Si on veut faire du rhum à partir de jus de canne, il faut installer sa distillerie à proximité des cultures : la canne doit être broyée rapidement après la coupe, et le jus (vesou) mis à fermenter sans attendre.

La canne se cultive dans les zones tropicales et sub-tropicales, c’est-à-dire dans une zone qui, autour du globe, s’étend de l’Afrique du Nord à l’Afrique du Sud : le continent tout entier est dans cette zone et, ponctuellement, on peut d’ailleurs y trouver du rhum. Par exemple le Sud Africain Mhoba produit à partir de jus de canne un rhum qu’on peut acheter à Paris.

On peut aussi faire du rhum partout dans le monde, de la Norvège à la Nouvelle-Zélande, à partir de mélasse qui, elle, se transporte sans difficulté. C’est pour le coup une longue tradition, de la Nouvelle Angleterre à l’Europe, qui remonte à la fin du XVIIe siècle. Il faudrait que je cherche mais je ne connais aucune distillerie qui produise dans ces régions du rhum sans discontinué depuis cette époque.

Enfin, on peut distiller du rhum… à partir de rhum. Seconde distillation, mélange de plusieurs rhums, mélange de rhums et d’autres alcools, veillissement local en futs d’un rhum importé : toutes les options sont possibles. Mais à nouveau, si ces pratiques sont anciennes, il est rare qu’aucune distillerie ait beaucoup d’ancienneté : la plupart du temps, il s’agit de recréations récentes de pratiques historiques. Le rhum bénéficie de ce point de vue, comme la bière, de la mode récente du craft. A quelques endroits néanmoins, cela se pratique sans rupture depuis très longtemps.

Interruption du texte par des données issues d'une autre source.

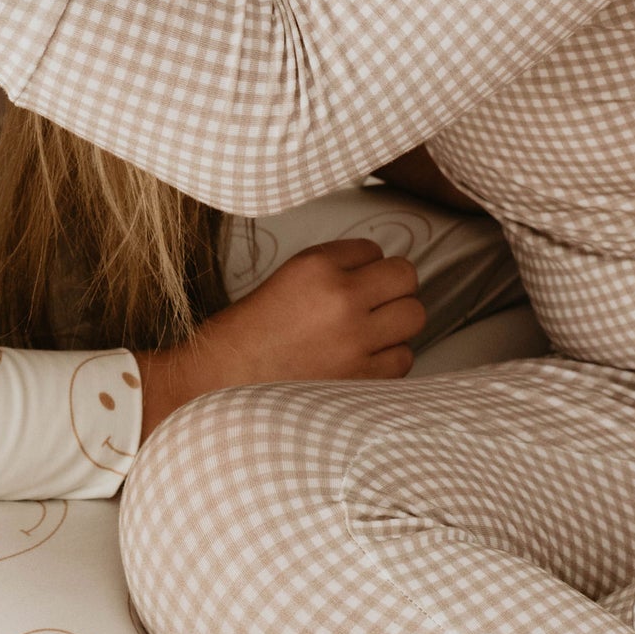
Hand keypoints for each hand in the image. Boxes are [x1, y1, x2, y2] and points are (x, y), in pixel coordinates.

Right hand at [137, 239, 425, 438]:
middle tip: (374, 304)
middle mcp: (341, 298)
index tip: (352, 283)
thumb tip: (377, 271)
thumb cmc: (249, 333)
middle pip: (406, 277)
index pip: (374, 249)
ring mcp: (355, 340)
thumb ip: (332, 270)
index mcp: (317, 266)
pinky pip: (404, 358)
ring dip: (396, 325)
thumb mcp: (287, 279)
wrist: (220, 383)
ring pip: (414, 316)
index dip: (365, 267)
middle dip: (393, 289)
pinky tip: (363, 362)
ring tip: (370, 335)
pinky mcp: (362, 379)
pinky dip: (389, 360)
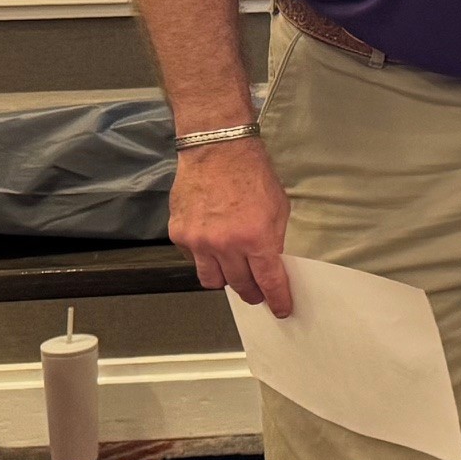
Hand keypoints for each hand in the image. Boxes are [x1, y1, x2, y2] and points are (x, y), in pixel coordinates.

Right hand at [170, 136, 293, 315]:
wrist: (217, 150)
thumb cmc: (252, 174)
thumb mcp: (278, 208)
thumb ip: (273, 239)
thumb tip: (272, 263)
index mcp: (256, 238)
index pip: (269, 281)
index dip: (277, 299)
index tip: (281, 309)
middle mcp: (225, 245)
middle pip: (240, 285)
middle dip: (252, 292)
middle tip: (257, 292)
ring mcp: (199, 242)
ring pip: (212, 280)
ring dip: (226, 280)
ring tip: (233, 271)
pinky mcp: (179, 235)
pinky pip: (194, 260)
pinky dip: (205, 258)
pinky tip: (213, 246)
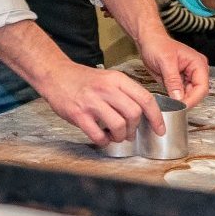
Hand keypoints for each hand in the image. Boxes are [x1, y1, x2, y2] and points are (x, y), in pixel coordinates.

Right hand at [36, 62, 162, 146]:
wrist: (55, 74)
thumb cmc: (83, 80)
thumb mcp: (108, 78)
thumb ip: (124, 93)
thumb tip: (142, 115)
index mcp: (117, 79)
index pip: (145, 98)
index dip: (156, 117)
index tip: (160, 129)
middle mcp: (106, 89)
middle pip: (134, 114)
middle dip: (134, 129)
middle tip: (128, 133)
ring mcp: (91, 101)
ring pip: (118, 125)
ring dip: (119, 136)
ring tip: (114, 136)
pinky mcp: (78, 114)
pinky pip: (98, 134)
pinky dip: (103, 141)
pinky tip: (101, 137)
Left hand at [139, 35, 209, 105]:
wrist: (148, 41)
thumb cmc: (157, 44)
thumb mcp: (165, 62)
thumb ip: (173, 80)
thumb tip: (178, 98)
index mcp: (198, 64)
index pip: (202, 87)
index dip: (193, 99)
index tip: (182, 107)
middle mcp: (196, 71)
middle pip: (197, 93)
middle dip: (187, 102)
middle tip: (174, 109)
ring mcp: (188, 76)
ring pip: (189, 95)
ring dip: (181, 102)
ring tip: (170, 107)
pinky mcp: (179, 81)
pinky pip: (180, 94)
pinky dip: (175, 99)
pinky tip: (168, 102)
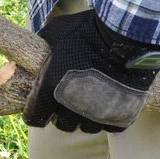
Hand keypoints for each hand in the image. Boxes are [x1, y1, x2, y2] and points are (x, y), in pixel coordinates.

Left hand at [23, 10, 159, 133]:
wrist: (125, 35)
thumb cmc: (87, 31)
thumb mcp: (56, 31)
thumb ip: (45, 45)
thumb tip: (40, 47)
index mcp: (49, 90)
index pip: (34, 118)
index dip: (37, 112)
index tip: (44, 104)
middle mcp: (70, 107)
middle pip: (62, 125)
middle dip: (63, 113)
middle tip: (70, 98)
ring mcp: (97, 114)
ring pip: (86, 127)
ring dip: (86, 116)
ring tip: (92, 99)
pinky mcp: (120, 116)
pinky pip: (110, 127)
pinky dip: (110, 118)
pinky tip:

Flensburg est une petite ville à la frontière de l’Allemagne et du Danemark. La ville était danoise au XVIIIe siècle, et un port de commerce important, qui importait du sucre des colonies danoises de la Caraïbe : Sainte-Croix, Saint-Thomas et Saint-Jean. Trois îles qui forment aujourd’hui les Iles Vierges américaines. Le sucre était raffiné et distillé localement : il y a eu à Flensburg et dans sa région jusqu’à 200 distilleries.

En 1864, après la seconde guerre de Schleswig, la ville devient Allemande (Prussienne). L’accès des marchands locaux au sucre et au rhum des colonies danoises est coupé. Et par ailleurs la Prusse de 1864 taxe lourdement les imports d’alcool. Mais cette taxe s’applique à la quantité importée sans prendre en compte le degré. Nos amis capitalistes de Flensburg font alors ce que tous les capitalistes font de tout temps : ils s’adaptent. Ils cherchent une autre source pour leur rhum et se tournent vers la Jamaïque. Ce qui tombe à pic, puisqu’à l’époque les producteurs jamaïcains, qui servent déjà le marché Allemand, font des choix particuliers qui définissent, aujourd’hui encore, le style jamaïcain : des rhums aux degrés plus élevés, aux parfums plus marqués (ce que les amateurs appellent aujourd’hui le funk des rhums jamaïcains, un goût de banane mûre, de mangue dans un sous-bois, ce genre de choses…). Flensburg va donc importer un alcool jamaïcain très fort et parfumé, et inventer de toute pièce un nouveau produit : le Rum Verschnit (“mélangé”). C’est un rhum coupé à l’eau et mélangé avec un autre alcool, neutre en goût et en odeur, puis mis à vieillir dans des fûts localement : à la fin du processus, il reste 5% de rhum dans la bouteille.

Il reste aujourd’hui deux marques actives à Flensburg qui produisent du Rum Verschnit sans interruption depuis le milieu du 19e siècle. Rumhaus Johannsen est installé dans la même maison à colombages depuis 1878, sur Marienstraße, dans la vieille ville, vous pouvez y acheter du rhum et il y a une sorte de café-restaurant associé à l’établissement, si j’en crois Google Maps. Rum Braasch, l’autre marque, a sur Rote Straße son propre petit musée du rhum, un café, une boutique.

Je n’ai jamais eu l’occasion de goûter ni l’un ni l’autre : ce ne sont pas, a priori, des produits de très grande qualité, mais c’est une curiosité qui montre à la fois la longévité de la tradition de production de rhum en Europe même, et le poids des structures sur la culture, au sens large du terme. Le Danemark a aussi été un état colonial dans les Antilles, le commerce transatlantique a eu un impact très important sur une petite ville portuaire du nord de l’Allemagne comme Flensburg, le système fiscal d’un pays est une contrainte aussi importante que la géographie et le mouvement des frontières. Et de tout ça sort, néanmoins, une authentique culture locale : la tradition, vieille de 150 ans maintenant, du Rum Verschnit dans la région de Flensburg.